Very similar worries about the quality of British manpower led Parliament to pass legislation in the 1860s enforcing medical inspection of all prostitutes in seaports and garrison towns. These were the Contagious Diseases Acts bitterly opposed by Josephine Butler and her Ladies National Association as being both immoral and an insult to the dignity and liberty of the prostitutes themselves. In the 1870s, as Corbin describes, Butler extended her campaign against the treatment of prostitutes into France, where she received marked support from the Protestant community. And this fact, together with the scale and ultimate success of Butler’s campaign in Britain, raises some important questions about the nature of female influence in the 19th century which neither of these books seriously address. The agitation against the Contagious Diseases Acts, like the campaign against slavery and the slave trade, like the movement to repeal the Corn Laws, and like Chartism, drew on the active support of thousands of women, particularly Quakers and Protestant dissenters. In Britain, at least, it is simply not the case that – as Lynn Hunt claims – ‘in the 19th century women were restricted to the private sphere more than ever before.’ Rather, this period saw a marked increase in active female involvement in social, philanthropic and political movements. To the extent that a similar rise in female activism did not occur in France, how far was this due to that country’s dominant Roman Catholicism and very different political traditions? Neither Perrot and her collaborators nor Alain Corbin tells us.
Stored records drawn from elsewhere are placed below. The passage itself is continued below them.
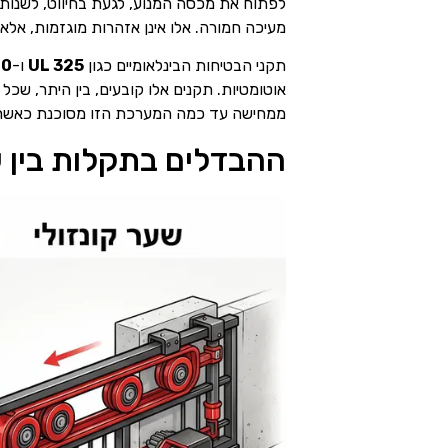
לפתוח את מכסה המנוע, לגעת בחיווט, לשנות
מעיכה חמורה. אלו אינן אזהרות מוגזמות, אלא
תקני הבטיחות הבינלאומיים כגון
UL 325
ו-
00
אוטומטיות. תקנים אלו קובעים, בין היתר, שכל
ממחישה עד כמה המערכת הזו מסוכנת כאשר מת
ההבדלים בתקלות בין ש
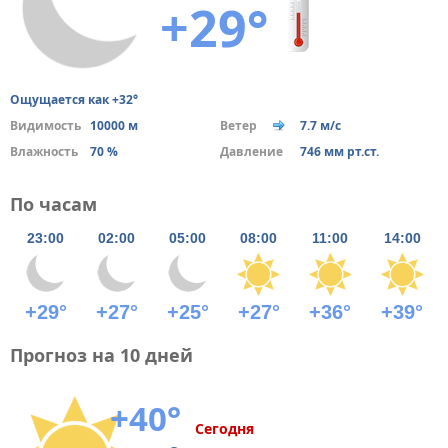
+29°
Ощущается как +32°
Видимость
10000 м
Ветер
7.7 м/с
Влажность
70 %
Давление
746 мм рт.ст.
По часам
23:00
02:00
05:00
08:00
11:00
14:00
+29°
+27°
+25°
+27°
+36°
+39°
Прогноз на 10 дней
+40°
Сегодня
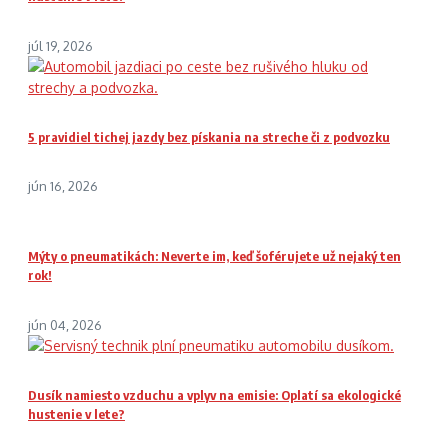
júl 19, 2026
5 pravidiel tichej jazdy bez pískania na streche či z podvozku
jún 16, 2026
Mýty o pneumatikách: Neverte im, keď šoférujete už nejaký ten
rok!
jún 04, 2026
Dusík namiesto vzduchu a vplyv na emisie: Oplatí sa ekologické
hustenie v lete?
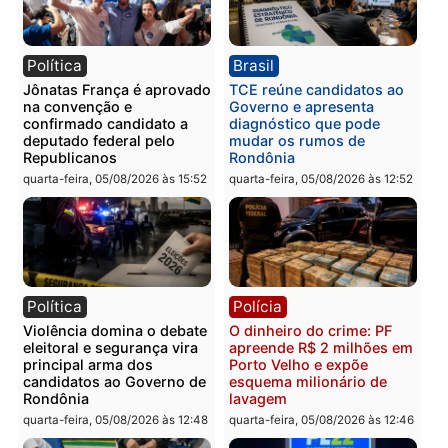
Polícia
Polícia
Três suspeitos ligados a
Homem é preso com
facção criminosa são
drogas durante ação da
presos por receptação e
PM no Castanheira
adulteração de veículos
quinta-feira, 06/08/2026 às 09:
em Porto Velho
quinta-feira, 06/08/2026 às 09:05
Polícia
Polícia
Polícia Civil prende dois
Homem é preso após
homens por tortura,
furtar peça de picanha e
tráfico e posse de arma em
reagir a seguranças em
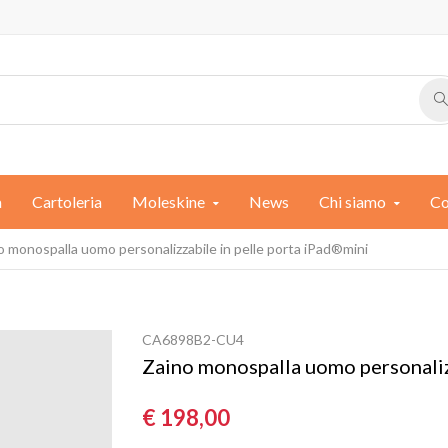
a
Cartoleria
Moleskine
News
Chi siamo
Co
o monospalla uomo personalizzabile in pelle porta iPad®mini
CA6898B2-CU4
Zaino monospalla uomo personaliz
€ 198,00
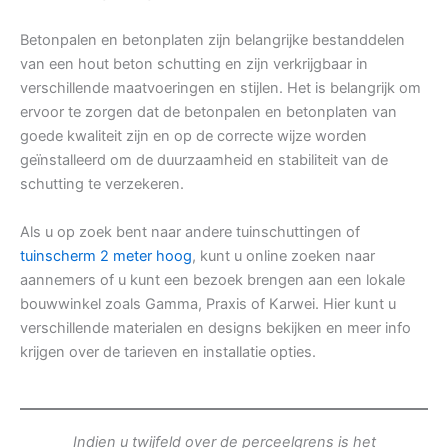
Betonpalen en betonplaten zijn belangrijke bestanddelen
van een hout beton schutting en zijn verkrijgbaar in
verschillende maatvoeringen en stijlen. Het is belangrijk om
ervoor te zorgen dat de betonpalen en betonplaten van
goede kwaliteit zijn en op de correcte wijze worden
geïnstalleerd om de duurzaamheid en stabiliteit van de
schutting te verzekeren.
Als u op zoek bent naar andere tuinschuttingen of
tuinscherm 2 meter hoog
, kunt u online zoeken naar
aannemers of u kunt een bezoek brengen aan een lokale
bouwwinkel zoals Gamma, Praxis of Karwei. Hier kunt u
verschillende materialen en designs bekijken en meer info
krijgen over de tarieven en installatie opties.
Indien u twijfeld over de perceelgrens is het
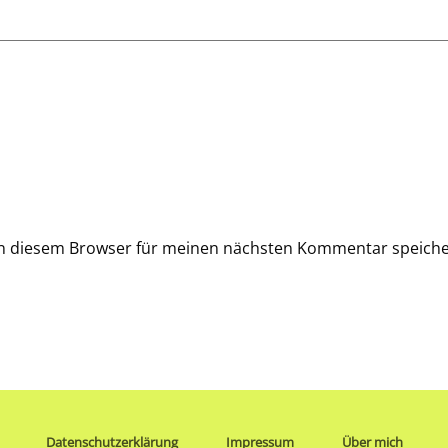
in diesem Browser für meinen nächsten Kommentar speiche
Datenschutzerklärung
Impressum
Über mich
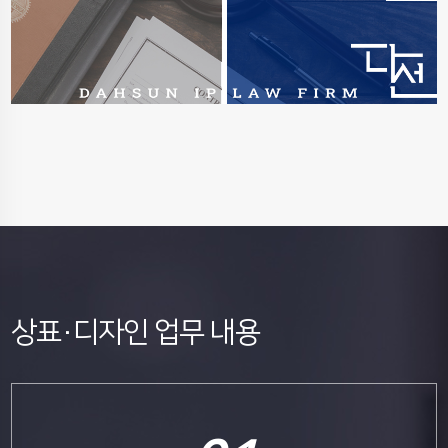
상표·디자인 업무 내용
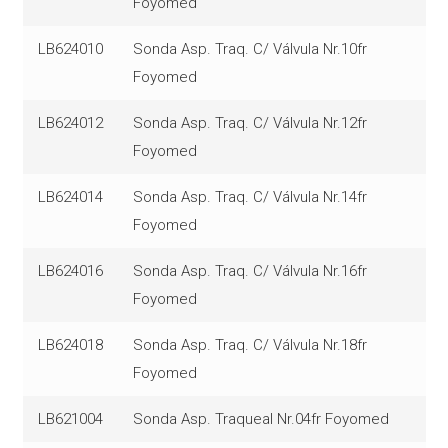
Foyomed
LB624010
Sonda Asp. Traq. C/ Válvula Nr.10fr
Foyomed
LB624012
Sonda Asp. Traq. C/ Válvula Nr.12fr
Foyomed
LB624014
Sonda Asp. Traq. C/ Válvula Nr.14fr
Foyomed
LB624016
Sonda Asp. Traq. C/ Válvula Nr.16fr
Foyomed
LB624018
Sonda Asp. Traq. C/ Válvula Nr.18fr
Foyomed
LB621004
Sonda Asp. Traqueal Nr.04fr Foyomed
They hardly discuss religion at all, nor do they often touch on the distinctiveness of French government and political theory. Yet all of these things influenced attitudes to the family, to sexuality and to morality. It is surely time for what used to be called the New Social History to come to grips with the older histories of state and church and nation: time for the history of the private to intersect properly with the analysis of power.